Bajo la mediación de Pakistán, las delegaciones de Washington y Teherán planean una tercera sesión para sellar un acuerdo de paz duradero que supere el actual alto el fuego.
Las delegaciones de Estados Unidos e Irán se encuentran reunidas este sábado en Islamabad, Pakistán, en un esfuerzo diplomático sin precedentes para poner fin al conflicto bélico desatado el pasado 28 de enero.
El encuentro, que tiene como sede el Hotel Serena, ya ha completado dos rondas de negociaciones calificadas como “cordiales”, y se espera que una tercera sesión se lleve a cabo entre la noche del sábado y el domingo.
Este diálogo representa un hito histórico, siendo el primer contacto directo y presencial de alto nivel entre ambos países desde la firma del acuerdo nuclear de 2015, y el más relevante desde la Revolución Islámica de 1979.
La delegación estadounidense está encabezada por el vicepresidente JD Vance, mientras que la parte iraní cuenta con el presidente del Parlamento, Mohamad Baqer Qalibaf, y el canciller Abbas Araqchi.
El presidente de Estados Unidos, Donald Trump, subrayó que el objetivo prioritario para su administración es garantizar que Irán no posea armamento nuclear, calificando este punto como "el 99% de lo que buscamos". Por su parte, el régimen iraní ha condicionado el avance de las conversaciones a la implementación de un cese al fuego en el Líbano y a la liberación de activos bloqueados.
A pesar del clima de "optimismo" reportado por fuentes diplomáticas, la negociación enfrenta desafíos externos inmediatos. Mientras los expertos intercambian borradores de texto para un acuerdo de paz integral, persisten los intercambios de disparos en la frontera sur del Líbano entre Israel y Hezbollah.

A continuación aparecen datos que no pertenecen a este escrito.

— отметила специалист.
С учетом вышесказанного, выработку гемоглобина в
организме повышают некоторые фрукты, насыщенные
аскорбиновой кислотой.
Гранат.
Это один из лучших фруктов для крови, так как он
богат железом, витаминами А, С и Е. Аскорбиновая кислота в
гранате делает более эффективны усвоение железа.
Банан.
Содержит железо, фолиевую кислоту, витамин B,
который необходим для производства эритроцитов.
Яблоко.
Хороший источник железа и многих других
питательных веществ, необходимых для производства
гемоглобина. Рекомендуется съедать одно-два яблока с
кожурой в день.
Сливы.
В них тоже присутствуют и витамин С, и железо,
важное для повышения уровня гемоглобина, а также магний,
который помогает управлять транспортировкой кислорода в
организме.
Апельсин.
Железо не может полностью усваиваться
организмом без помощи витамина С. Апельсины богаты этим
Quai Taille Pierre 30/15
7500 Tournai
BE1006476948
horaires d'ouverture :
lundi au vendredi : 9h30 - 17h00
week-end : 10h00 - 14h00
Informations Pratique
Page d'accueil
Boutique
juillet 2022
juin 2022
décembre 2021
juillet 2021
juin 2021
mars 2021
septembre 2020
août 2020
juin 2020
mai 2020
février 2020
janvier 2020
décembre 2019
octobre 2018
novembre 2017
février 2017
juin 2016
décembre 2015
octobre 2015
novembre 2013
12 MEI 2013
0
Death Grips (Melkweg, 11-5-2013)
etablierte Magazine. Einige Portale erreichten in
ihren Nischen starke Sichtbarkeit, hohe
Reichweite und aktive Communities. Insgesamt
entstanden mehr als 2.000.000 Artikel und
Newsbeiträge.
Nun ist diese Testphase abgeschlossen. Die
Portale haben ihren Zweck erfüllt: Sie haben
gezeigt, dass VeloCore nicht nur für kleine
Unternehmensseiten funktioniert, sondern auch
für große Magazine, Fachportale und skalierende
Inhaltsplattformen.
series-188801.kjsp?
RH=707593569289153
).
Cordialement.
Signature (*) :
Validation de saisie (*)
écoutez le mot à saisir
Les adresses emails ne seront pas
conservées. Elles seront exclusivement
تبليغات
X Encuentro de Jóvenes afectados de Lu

El gobierno de Pakistán, que actúa como mediador activo en el proceso, ha desplegado un operativo de seguridad excepcional. Las calles aledañas al lugar de la cumbre permanecen desiertas y las carreteras han sido cerradas para proteger a los diplomáticos.
Según informó la televisión pública iraní y confirmó la Casa Blanca, los equipos técnicos están trabajando intensamente en el intercambio de actas preliminares para extender el alto el fuego de dos semanas que entró en vigor el pasado miércoles. El liderazgo pakistaní ha instado a ambas partes a buscar una solución "beneficiosa para todos" que garantice la estabilidad regional tras la escalada de violencia iniciada por el bombardeo que acabó con la vida de Ali Khamenei.